KITE is a sadistic little film that returns us to a dystopian future where civilization is just a suggestion, and mayhem is the main occupation of everyone, no matter what their official calling. Based on the popular anime of the same name by Yasuomi Umetsu, this live-action rendering is all flashy directing and disjointed plot. That would be the hows and the whys of Sawa (India Eisely) as a teenage killing machine out to avenge her parents by infiltrating a flesh cartel.
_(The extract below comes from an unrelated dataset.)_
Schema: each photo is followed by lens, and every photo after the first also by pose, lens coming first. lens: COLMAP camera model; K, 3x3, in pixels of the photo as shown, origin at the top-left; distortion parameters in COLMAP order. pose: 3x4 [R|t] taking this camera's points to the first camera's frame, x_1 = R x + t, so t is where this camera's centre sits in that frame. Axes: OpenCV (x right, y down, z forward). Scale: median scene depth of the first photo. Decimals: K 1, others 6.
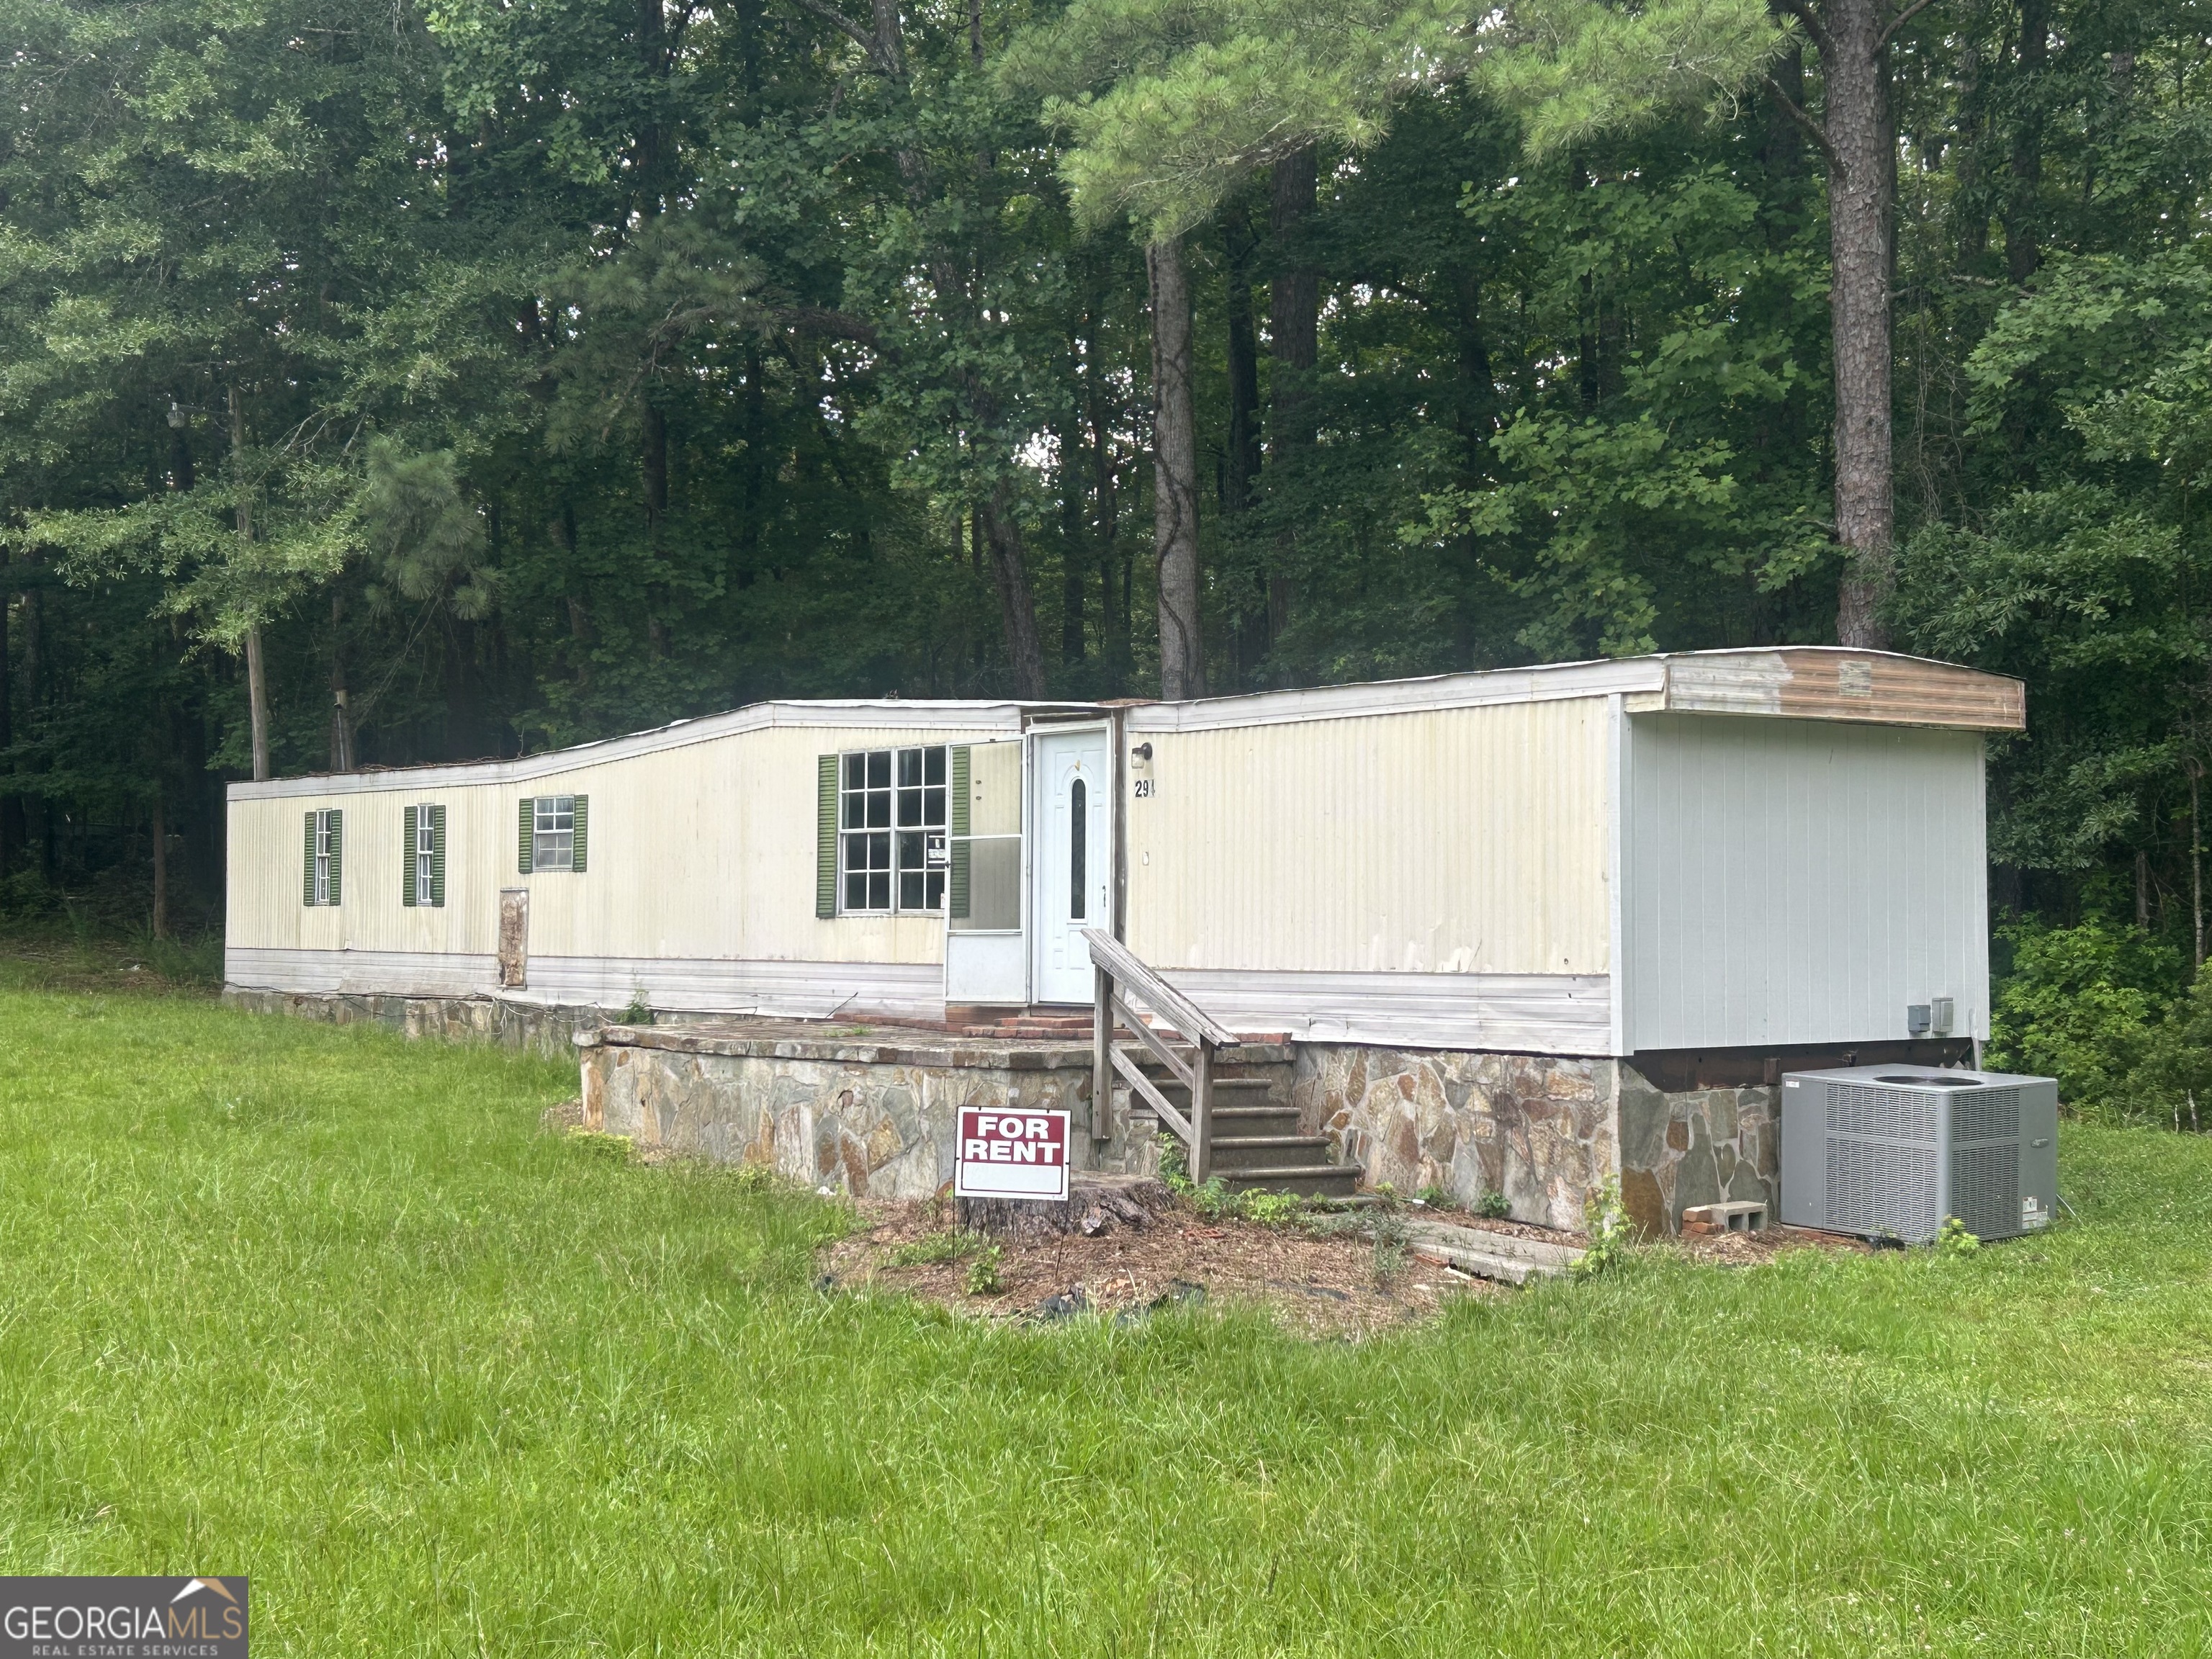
lens RADIAL K [[2945.2, 0, 1115.2], [0, 2945.2, 831.9], [0, 0, 1]] dist [0.090325, 0.000000]
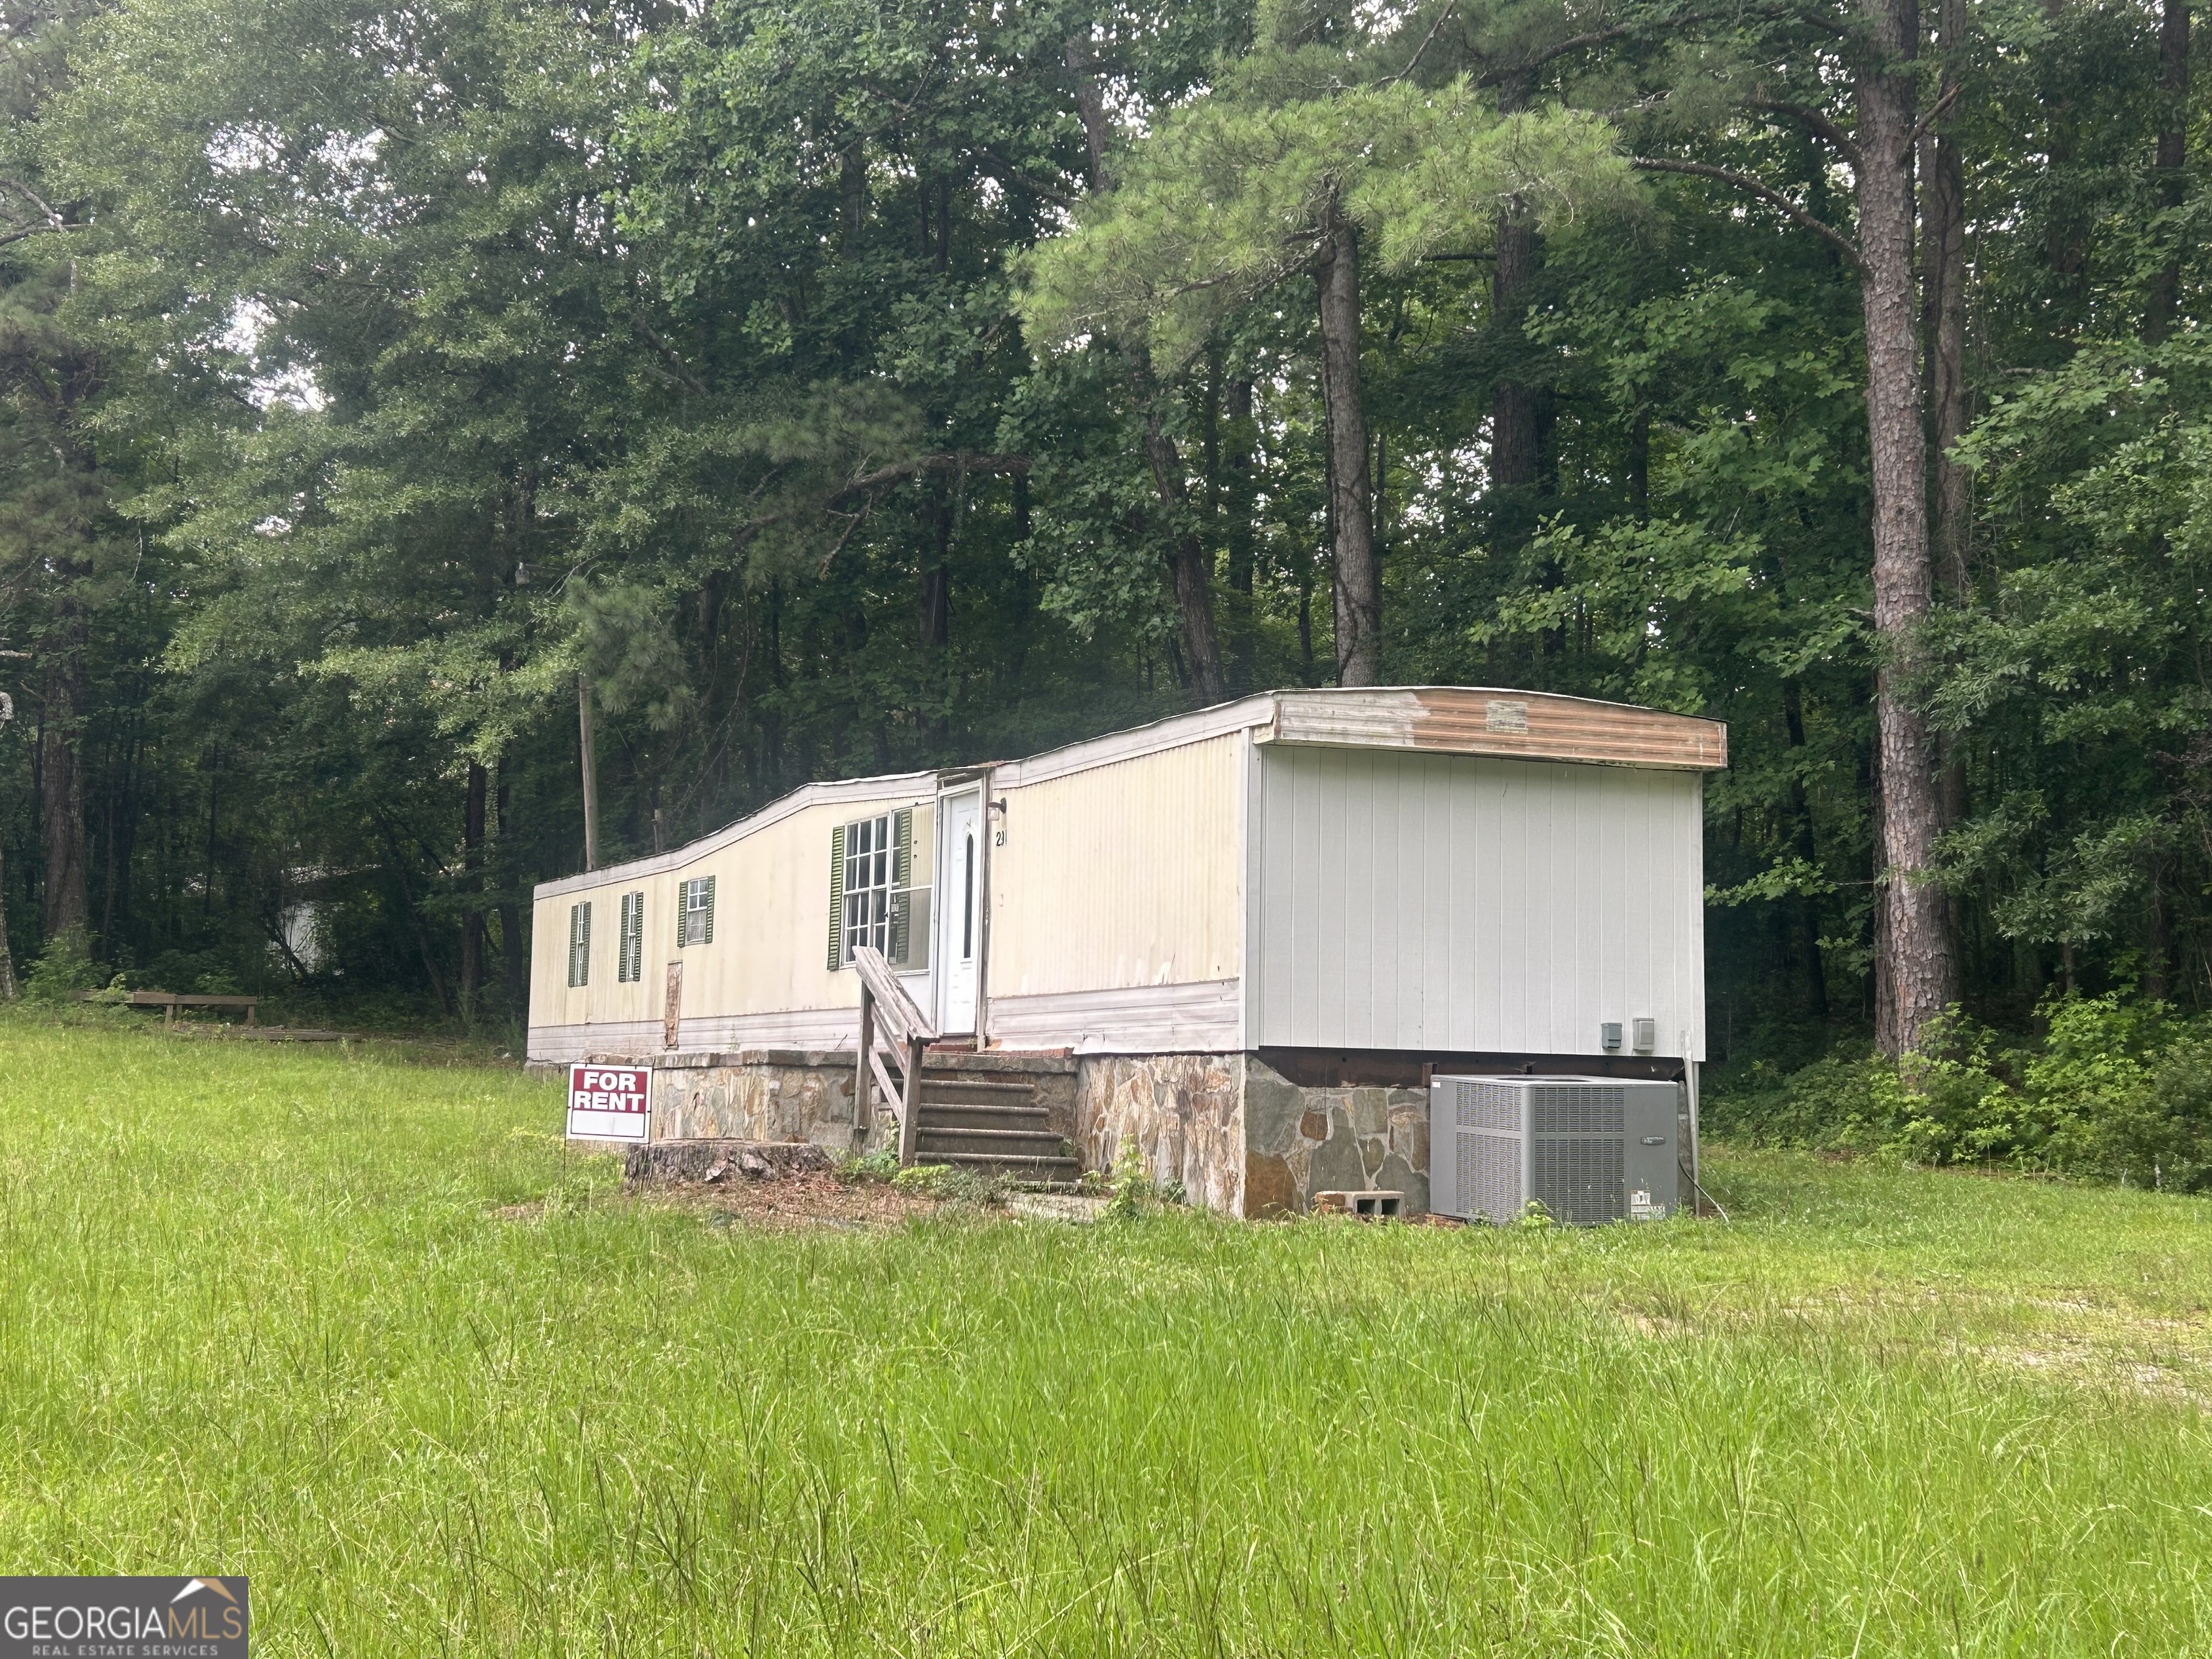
lens RADIAL K [[2945.2, 0, 1111.6], [0, 2945.2, 838.1], [0, 0, 1]] dist [0.090325, 0.000000]
pose [[0.963610, -0.009098, -0.267157, 0.315780], [-0.007715, 0.998058, -0.061814, 0.048742], [0.267201, 0.061625, 0.961668, -0.067652]]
The blood flows freely during Sawas killing spree, and she proves a particularly nimble assassin, donning bright wigs, glossy red lipstick, and hiding lethal weapons in interesting places. She can take a punch and respond in kind without batting a heavily made-up eye. Since even killing machines need help when they are underage, Sawa is mentored by her policeman fathers ex-partner (Samuel L. Jackson), who feeds her restricted weapons and keeps her pumped up on amp, the drug of choice in this post-apocalypse. Director Ralph Ziman shoots the film from the point of view of Sawa on an amp trip. Its dynamic. Its kinetic. It does everything to set the mood, yet nothing to tell the story, not that there is a lot of it to begin with. Sawa targets a victim, dons something tight, dispatches him amid fountains of blood, and then starts over again after a bout of melancholia.
Eisely, while saddled with a barely there character, has an appealing quality as the baby-faced killer, giving her all as Sawa deals with withdrawal, confusion, and serious anger issues. Jackson brings his usual intensity, which also classes up the proceedings a bit. Alas, the repetitive nature of the violence ultimately robs it of its shock value, even when its a deep fryer used as an object lesson, or a writing implement being used in a novel fashion.
KITE has a not entirely surprsing twist, but the dialogue with which it unfolds is painfully overwrought, rendering it the most jarring assault on the audience that the film offers.